:: RECORD EXCERPTS ::

*** Block opens ***

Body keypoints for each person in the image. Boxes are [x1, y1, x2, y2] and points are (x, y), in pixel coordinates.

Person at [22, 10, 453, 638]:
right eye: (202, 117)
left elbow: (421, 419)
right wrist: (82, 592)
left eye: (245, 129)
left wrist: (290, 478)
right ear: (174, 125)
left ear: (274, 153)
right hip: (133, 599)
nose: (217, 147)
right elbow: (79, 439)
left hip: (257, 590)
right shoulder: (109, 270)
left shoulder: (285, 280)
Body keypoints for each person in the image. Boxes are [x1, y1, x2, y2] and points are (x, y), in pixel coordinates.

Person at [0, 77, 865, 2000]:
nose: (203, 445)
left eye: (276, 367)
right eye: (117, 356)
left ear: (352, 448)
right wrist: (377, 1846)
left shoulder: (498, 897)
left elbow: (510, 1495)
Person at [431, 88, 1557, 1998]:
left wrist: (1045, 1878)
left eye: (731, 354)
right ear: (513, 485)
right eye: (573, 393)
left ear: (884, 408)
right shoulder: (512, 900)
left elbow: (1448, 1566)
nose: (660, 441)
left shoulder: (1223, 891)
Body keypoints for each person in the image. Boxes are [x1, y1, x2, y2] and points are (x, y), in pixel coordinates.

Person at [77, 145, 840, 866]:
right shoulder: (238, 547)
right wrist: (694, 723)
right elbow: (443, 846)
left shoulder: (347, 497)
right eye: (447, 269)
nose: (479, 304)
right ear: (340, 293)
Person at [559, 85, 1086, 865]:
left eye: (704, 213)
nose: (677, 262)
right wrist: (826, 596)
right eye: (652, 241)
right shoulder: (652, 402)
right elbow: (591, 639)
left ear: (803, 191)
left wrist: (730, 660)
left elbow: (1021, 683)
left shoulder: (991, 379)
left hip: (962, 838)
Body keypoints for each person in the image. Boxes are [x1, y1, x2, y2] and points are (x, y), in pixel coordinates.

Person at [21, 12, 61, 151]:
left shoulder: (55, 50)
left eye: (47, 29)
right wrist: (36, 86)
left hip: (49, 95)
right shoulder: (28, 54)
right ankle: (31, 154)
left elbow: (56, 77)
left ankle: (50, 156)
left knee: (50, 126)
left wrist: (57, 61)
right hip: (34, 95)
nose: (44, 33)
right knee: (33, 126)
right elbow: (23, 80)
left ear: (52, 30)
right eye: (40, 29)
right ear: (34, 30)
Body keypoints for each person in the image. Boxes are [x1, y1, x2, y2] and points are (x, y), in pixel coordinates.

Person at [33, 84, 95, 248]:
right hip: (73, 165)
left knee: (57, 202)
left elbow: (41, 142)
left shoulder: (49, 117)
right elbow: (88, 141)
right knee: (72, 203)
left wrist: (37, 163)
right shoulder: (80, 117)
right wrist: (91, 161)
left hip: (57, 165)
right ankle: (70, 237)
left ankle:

*** Block closes ***

:: TASK REQUIREMENTS ::
Write out the records exactly, starting at the first line and stopping after the line that contains "left ear: (274, 153)".

:: ANSWER BOX ::
Body keypoints for each person in the image. Boxes are [x1, y1, x2, y2] and points are (x, y), in pixel coordinates.

Person at [22, 10, 453, 638]:
right eye: (202, 117)
left elbow: (421, 419)
right wrist: (82, 592)
left eye: (245, 129)
left wrist: (290, 478)
right ear: (174, 125)
left ear: (274, 153)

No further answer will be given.